How to Make Kombucha

Kombucha is a staple in our home. We drink it plain, we drink it flavored. No matter how you like it, you can make kombucha at home easily and affordably.

Everything about kombucha is unbelievable. When I tell folks I drink kombucha, they respond with, “What’s kombucha?”

When I tell them that you need to start with a mushroom, they ask, “You ferment a mushroom?”

And then when I try to explain that it’s not a true mushroom, that the start is actually called a SCOBY, they respond with, “Now, you’ve lost me!”

How to Make Kombucha |

About Kombucha

I was first introduced to kombucha with the tale that this miraculous drink prevented the residents of a certain Ukrainian village from becoming ill from radiation exposure following an accident at a Chernobyl nuclear power plant accident in 1986. One source described the incident as the “most disastrous single nuclear event in history.” Chernobyl is now a ghost town.

How true this claim is, I have no idea. But the thought that a drink I could make in my own kitchen could possess such health supporting properties intrigued me enough that I had to give it a go. And it was a hit, at least with me.

The Family and Kombucha

I love kombucha. With that first sip, I thought, “Hmm. Tastes kind of like champagne.” It has a slight effervescence that will replace your desire for carbonated beverages. I could drink it instead of water.

My family, not so much. Then a son returned from the mission field to find that tell-tale bowl on the counter.  He was ecstatic. In fact, I couldn’t make it fast enough to keep him and me in supply. You see, he was introduced to this amazing thirst-quenching drink at the mission where he worked and it helped him to stay hydrated in the tropical climate.

I’m sure by now you want to know how to make kombucha. Well, hold on to your hat, because I’m going to tell you.

Fermented Beverages

How to Make Kombucha

To make kombucha you need a SCOBY (also called a mushroom or mother). It is the start that will begin the fermentation process. SCOBY is an acronym for symbiotic colony of bacteria and yeast. (Maybe I’ll explain that in another post.) You can get a SCOBY from a kombucha-loving friend, or order it from a distributor.

You will also need:

• Three quarts of water

• Four to five black tea bags

• One to one and a half cups of white sugar

• Six ounces of kombucha as a starter

• A large clear glass bowl that will hold a gallon or a gallon jar

• Thin tea towel or piece of muslin

 The process:

• Bring the water to a boil.

• Add the sugar and stir until it is dissolved.

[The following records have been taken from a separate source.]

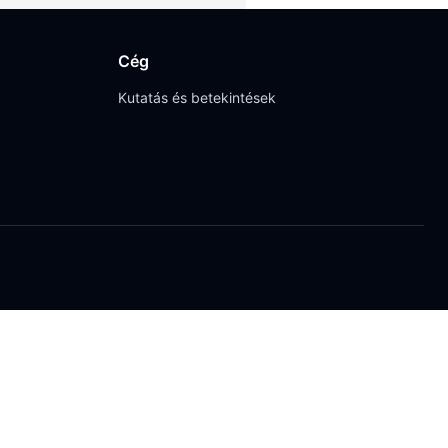
Cég
Kutatás és betekintések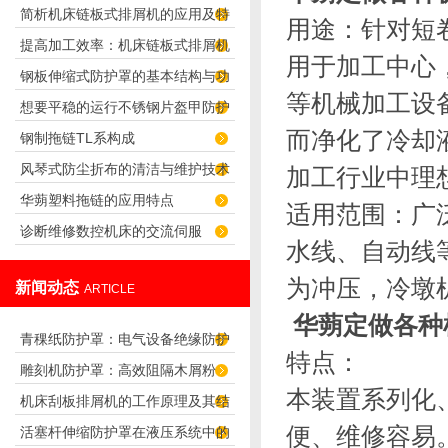
简析机床链板式排屑机的应用及特
及用途
用途
：
针对短
提高加工效率：机床链板式排屑机
点
用于加工中心
钢板伸缩式防护罩的基本结构与功
的优势分析
等机械加工设
想要平稳的运行不锈钢片盔甲防护
能介绍
而净化了冷却
钢制拖链TL系构成
罩，我们需要先了解下这些情况
风琴式防尘折布的清洁与维护技术
加工行业中理
华蒴塑料拖链的应用特点
适用范围：广
诊断维修数控机床的交流伺服
水线、自动线
为冲压，冷墩
新闻动态
ARTICLE
华蒴定做各种
青稞纸防护罩：电气设备绝缘防护
特点：
雕刻机防护罩：高效阻隔木屑粉
专用方案
本装置系列化
机床刮板排屑机的工作原理及其结
尘，守护设备精度与安全
便、维修容易
活塞杆伸缩防护罩在液压系统中的
构分析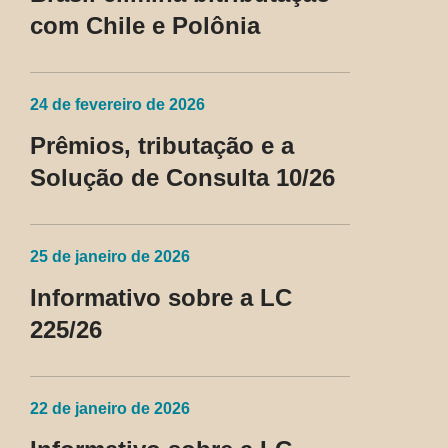
com Chile e Polônia
24 de fevereiro de 2026
Prêmios, tributação e a
Solução de Consulta 10/26
25 de janeiro de 2026
Informativo sobre a LC
225/26
22 de janeiro de 2026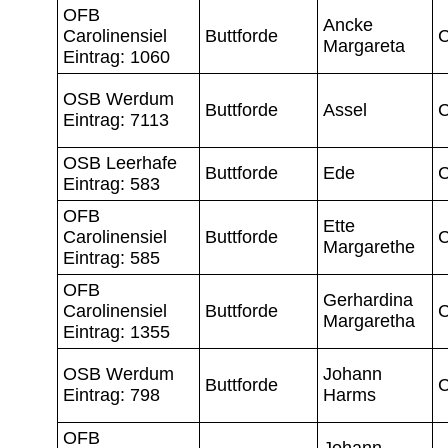
OFB
Ancke
Carolinensiel
Buttforde
C
Margareta
Eintrag: 1060
OSB Werdum
Buttforde
Assel
C
Eintrag: 7113
OSB Leerhafe
Buttforde
Ede
C
Eintrag: 583
OFB
Ette
Carolinensiel
Buttforde
C
Margarethe
Eintrag: 585
OFB
Gerhardina
Carolinensiel
Buttforde
C
Margaretha
Eintrag: 1355
OSB Werdum
Johann
Buttforde
C
Eintrag: 798
Harms
OFB
Johann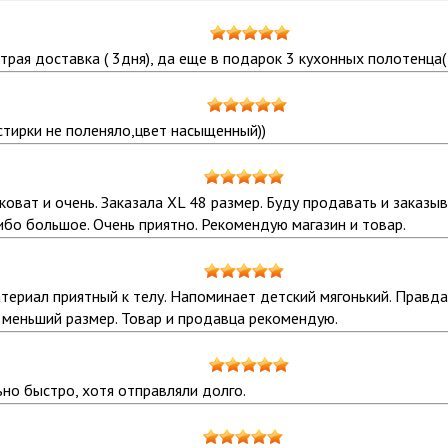
рая доставка ( 3дня), да еще в подарок 3 кухонных полотенца( 
стирки не поленяло,цвет насыщенный))
иковат и очень. Заказала XL 48 размер. Буду продавать и заказ
бо большое. Очень приятно. Рекомендую магазин и товар.
ериал приятный к телу. Напоминает детский мягонький. Правда о
 меньший размер. Товар и продавца рекомендую.
но быстро, хотя отправляли долго.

• Remove your pot from the heat and add four to five black tea bags.

• Let them steep for 10 minutes.

• Remove the tea bags and let the tea cool for about 20 minutes.

• Pour tea into a clear glass container.

• Once the tea reaches room temperature, add the starter kombucha and place the SCOBY on top to float.

• Cover the bowl or jar with a thin, cotton cloth (You will need to secure it with a rubber band to keep it from blowing off or falling in the bowl.) and allow to sit for seven to 10 days.

• When the kombucha is done, remove the SCOBY and its baby (it will create a new one and they will be attached) and strain the liquid through a muslin-lined funnel or fine-mesh strainer into a glass jar. Save your SCOBY’s to make your next batch.

The Second Ferment

If you look at other places online, you will find folks discussing second ferments. I have done this, and the process can actually improve the flavor of your kombucha. In fact, since I started practicing second ferment, the rest of my family can’t get enough kombucha either.

To second ferment, you place some fresh or dried berries, grated ginger, sliced lemons or limes, or whatever strikes your fancy, in the bottom of a quart jar. Pour the kombucha over the top and apply the lid. Let sit for a few days. (You need to remember to burp the lids a few times a day so that the jar does not explode!) This process infuses the fruit flavor into the kombucha and increases the carbonation in the drink.

So how about you? Have you tried kombucha? Do you make your own? We’d love to hear about your experiences in the comments.